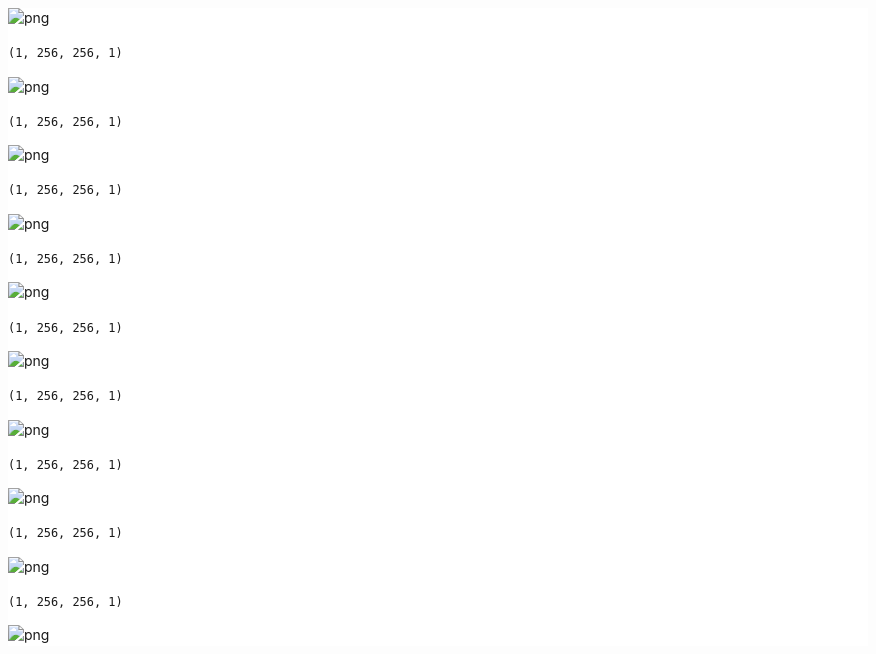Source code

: 
![png](output_2_747.png)


    (1, 256, 256, 1)
    


![png](output_2_749.png)


    (1, 256, 256, 1)
    


![png](output_2_751.png)


    (1, 256, 256, 1)
    


![png](output_2_753.png)


    (1, 256, 256, 1)
    


![png](output_2_755.png)


    (1, 256, 256, 1)
    


![png](output_2_757.png)


    (1, 256, 256, 1)
    


![png](output_2_759.png)


    (1, 256, 256, 1)
    


![png](output_2_761.png)


    (1, 256, 256, 1)
    


![png](output_2_763.png)


    (1, 256, 256, 1)
    


![png](output_2_765.png)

▶ [Exercise aim]: Pictures appear in the records above. Output everything except them, exactly.

▶ [Exercise output]:
Source code

: 
![png](output_2_747.png)


    (1, 256, 256, 1)
    


![png](output_2_749.png)


    (1, 256, 256, 1)
    


![png](output_2_751.png)


    (1, 256, 256, 1)
    


![png](output_2_753.png)


    (1, 256, 256, 1)
    


![png](output_2_755.png)


    (1, 256, 256, 1)
    


![png](output_2_757.png)


    (1, 256, 256, 1)
    


![png](output_2_759.png)


    (1, 256, 256, 1)
    


![png](output_2_761.png)


    (1, 256, 256, 1)
    


![png](output_2_763.png)


    (1, 256, 256, 1)
    


![png](output_2_765.png)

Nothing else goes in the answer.